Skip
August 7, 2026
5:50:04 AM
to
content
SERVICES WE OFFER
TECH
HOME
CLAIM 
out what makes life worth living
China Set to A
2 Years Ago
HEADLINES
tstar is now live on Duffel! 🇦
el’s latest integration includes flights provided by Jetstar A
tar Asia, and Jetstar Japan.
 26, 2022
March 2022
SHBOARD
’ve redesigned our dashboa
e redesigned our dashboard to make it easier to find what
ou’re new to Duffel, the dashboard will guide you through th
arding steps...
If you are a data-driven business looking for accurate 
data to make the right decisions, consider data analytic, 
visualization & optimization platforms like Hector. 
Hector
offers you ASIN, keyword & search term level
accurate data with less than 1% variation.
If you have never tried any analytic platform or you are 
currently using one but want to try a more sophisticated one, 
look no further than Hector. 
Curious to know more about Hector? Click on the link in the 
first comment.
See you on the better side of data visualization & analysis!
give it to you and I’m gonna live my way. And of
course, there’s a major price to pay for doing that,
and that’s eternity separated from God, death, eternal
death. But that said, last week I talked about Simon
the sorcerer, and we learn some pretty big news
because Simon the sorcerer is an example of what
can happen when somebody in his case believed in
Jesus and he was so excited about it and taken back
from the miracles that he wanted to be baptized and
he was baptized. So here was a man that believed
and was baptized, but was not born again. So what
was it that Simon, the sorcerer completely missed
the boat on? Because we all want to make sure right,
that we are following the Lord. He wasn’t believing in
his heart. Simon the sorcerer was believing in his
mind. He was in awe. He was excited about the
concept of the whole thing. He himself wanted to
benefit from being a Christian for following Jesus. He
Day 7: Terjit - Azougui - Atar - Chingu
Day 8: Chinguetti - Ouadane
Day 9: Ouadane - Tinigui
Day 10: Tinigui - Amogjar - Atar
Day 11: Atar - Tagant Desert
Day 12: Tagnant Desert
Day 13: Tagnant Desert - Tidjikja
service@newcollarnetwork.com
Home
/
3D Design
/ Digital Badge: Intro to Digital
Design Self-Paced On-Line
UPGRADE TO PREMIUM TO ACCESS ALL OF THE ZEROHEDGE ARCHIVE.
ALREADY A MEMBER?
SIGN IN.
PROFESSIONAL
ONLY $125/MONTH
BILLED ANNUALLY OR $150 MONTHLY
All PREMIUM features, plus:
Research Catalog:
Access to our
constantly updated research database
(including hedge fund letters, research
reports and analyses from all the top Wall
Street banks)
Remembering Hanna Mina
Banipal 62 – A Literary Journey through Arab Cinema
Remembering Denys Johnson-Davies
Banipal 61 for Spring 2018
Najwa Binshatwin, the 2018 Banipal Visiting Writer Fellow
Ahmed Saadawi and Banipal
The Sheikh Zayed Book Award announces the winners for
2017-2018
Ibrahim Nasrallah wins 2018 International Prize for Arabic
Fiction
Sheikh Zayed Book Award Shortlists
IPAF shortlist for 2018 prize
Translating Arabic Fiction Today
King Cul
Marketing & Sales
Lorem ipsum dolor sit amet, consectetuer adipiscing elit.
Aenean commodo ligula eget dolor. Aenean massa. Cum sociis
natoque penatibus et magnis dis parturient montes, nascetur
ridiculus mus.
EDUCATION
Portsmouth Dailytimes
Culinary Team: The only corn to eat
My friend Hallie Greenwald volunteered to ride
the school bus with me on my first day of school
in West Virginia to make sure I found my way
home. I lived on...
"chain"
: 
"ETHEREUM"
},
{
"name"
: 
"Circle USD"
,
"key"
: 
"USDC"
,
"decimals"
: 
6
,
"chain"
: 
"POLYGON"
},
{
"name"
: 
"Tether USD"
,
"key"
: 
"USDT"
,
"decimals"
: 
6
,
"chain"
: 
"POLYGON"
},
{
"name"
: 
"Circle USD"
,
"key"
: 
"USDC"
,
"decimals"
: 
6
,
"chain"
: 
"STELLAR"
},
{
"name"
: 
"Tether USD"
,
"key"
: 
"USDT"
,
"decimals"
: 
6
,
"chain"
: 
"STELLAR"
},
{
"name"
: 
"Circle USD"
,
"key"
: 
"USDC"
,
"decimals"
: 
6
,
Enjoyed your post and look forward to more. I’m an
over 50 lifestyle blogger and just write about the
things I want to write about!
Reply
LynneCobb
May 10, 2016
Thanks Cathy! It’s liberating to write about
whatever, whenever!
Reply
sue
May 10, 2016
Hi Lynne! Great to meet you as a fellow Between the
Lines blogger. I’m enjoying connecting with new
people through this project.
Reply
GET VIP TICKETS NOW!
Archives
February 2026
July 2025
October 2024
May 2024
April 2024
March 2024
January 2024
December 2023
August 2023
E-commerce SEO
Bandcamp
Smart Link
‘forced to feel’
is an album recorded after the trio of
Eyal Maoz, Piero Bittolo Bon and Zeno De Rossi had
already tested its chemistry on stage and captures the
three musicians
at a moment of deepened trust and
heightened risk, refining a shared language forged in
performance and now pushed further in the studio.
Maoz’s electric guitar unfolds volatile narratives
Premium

- - -

- [Task description]: Could you update all of the entries above, replacing "Hector" with "Atlas" everywhere it appears and leaving everything else unchanged?

- [Output for this task]:
Skip
August 7, 2026
5:50:04 AM
to
content
SERVICES WE OFFER
TECH
HOME
CLAIM 
out what makes life worth living
China Set to A
2 Years Ago
HEADLINES
tstar is now live on Duffel! 🇦
el’s latest integration includes flights provided by Jetstar A
tar Asia, and Jetstar Japan.
 26, 2022
March 2022
SHBOARD
’ve redesigned our dashboa
e redesigned our dashboard to make it easier to find what
ou’re new to Duffel, the dashboard will guide you through th
arding steps...
If you are a data-driven business looking for accurate 
data to make the right decisions, consider data analytic, 
visualization & optimization platforms like Atlas. 
Atlas
offers you ASIN, keyword & search term level
accurate data with less than 1% variation.
If you have never tried any analytic platform or you are 
currently using one but want to try a more sophisticated one, 
look no further than Atlas. 
Curious to know more about Atlas? Click on the link in the 
first comment.
See you on the better side of data visualization & analysis!
give it to you and I’m gonna live my way. And of
course, there’s a major price to pay for doing that,
and that’s eternity separated from God, death, eternal
death. But that said, last week I talked about Simon
the sorcerer, and we learn some pretty big news
because Simon the sorcerer is an example of what
can happen when somebody in his case believed in
Jesus and he was so excited about it and taken back
from the miracles that he wanted to be baptized and
he was baptized. So here was a man that believed
and was baptized, but was not born again. So what
was it that Simon, the sorcerer completely missed
the boat on? Because we all want to make sure right,
that we are following the Lord. He wasn’t believing in
his heart. Simon the sorcerer was believing in his
mind. He was in awe. He was excited about the
concept of the whole thing. He himself wanted to
benefit from being a Christian for following Jesus. He
Day 7: Terjit - Azougui - Atar - Chingu
Day 8: Chinguetti - Ouadane
Day 9: Ouadane - Tinigui
Day 10: Tinigui - Amogjar - Atar
Day 11: Atar - Tagant Desert
Day 12: Tagnant Desert
Day 13: Tagnant Desert - Tidjikja
service@newcollarnetwork.com
Home
/
3D Design
/ Digital Badge: Intro to Digital
Design Self-Paced On-Line
UPGRADE TO PREMIUM TO ACCESS ALL OF THE ZEROHEDGE ARCHIVE.
ALREADY A MEMBER?
SIGN IN.
PROFESSIONAL
ONLY $125/MONTH
BILLED ANNUALLY OR $150 MONTHLY
All PREMIUM features, plus:
Research Catalog:
Access to our
constantly updated research database
(including hedge fund letters, research
reports and analyses from all the top Wall
Street banks)
Remembering Hanna Mina
Banipal 62 – A Literary Journey through Arab Cinema
Remembering Denys Johnson-Davies
Banipal 61 for Spring 2018
Najwa Binshatwin, the 2018 Banipal Visiting Writer Fellow
Ahmed Saadawi and Banipal
The Sheikh Zayed Book Award announces the winners for
2017-2018
Ibrahim Nasrallah wins 2018 International Prize for Arabic
Fiction
Sheikh Zayed Book Award Shortlists
IPAF shortlist for 2018 prize
Translating Arabic Fiction Today
King Cul
Marketing & Sales
Lorem ipsum dolor sit amet, consectetuer adipiscing elit.
Aenean commodo ligula eget dolor. Aenean massa. Cum sociis
natoque penatibus et magnis dis parturient montes, nascetur
ridiculus mus.
EDUCATION
Portsmouth Dailytimes
Culinary Team: The only corn to eat
My friend Hallie Greenwald volunteered to ride
the school bus with me on my first day of school
in West Virginia to make sure I found my way
home. I lived on...
"chain"
: 
"ETHEREUM"
},
{
"name"
: 
"Circle USD"
,
"key"
: 
"USDC"
,
"decimals"
: 
6
,
"chain"
: 
"POLYGON"
},
{
"name"
: 
"Tether USD"
,
"key"
: 
"USDT"
,
"decimals"
: 
6
,
"chain"
: 
"POLYGON"
},
{
"name"
: 
"Circle USD"
,
"key"
: 
"USDC"
,
"decimals"
: 
6
,
"chain"
: 
"STELLAR"
},
{
"name"
: 
"Tether USD"
,
"key"
: 
"USDT"
,
"decimals"
: 
6
,
"chain"
: 
"STELLAR"
},
{
"name"
: 
"Circle USD"
,
"key"
: 
"USDC"
,
"decimals"
: 
6
,
Enjoyed your post and look forward to more. I’m an
over 50 lifestyle blogger and just write about the
things I want to write about!
Reply
LynneCobb
May 10, 2016
Thanks Cathy! It’s liberating to write about
whatever, whenever!
Reply
sue
May 10, 2016
Hi Lynne! Great to meet you as a fellow Between the
Lines blogger. I’m enjoying connecting with new
people through this project.
Reply
GET VIP TICKETS NOW!
Archives
February 2026
July 2025
October 2024
May 2024
April 2024
March 2024
January 2024
December 2023
August 2023
E-commerce SEO
Bandcamp
Smart Link
‘forced to feel’
is an album recorded after the trio of
Eyal Maoz, Piero Bittolo Bon and Zeno De Rossi had
already tested its chemistry on stage and captures the
three musicians
at a moment of deepened trust and
heightened risk, refining a shared language forged in
performance and now pushed further in the studio.
Maoz’s electric guitar unfolds volatile narratives
Premium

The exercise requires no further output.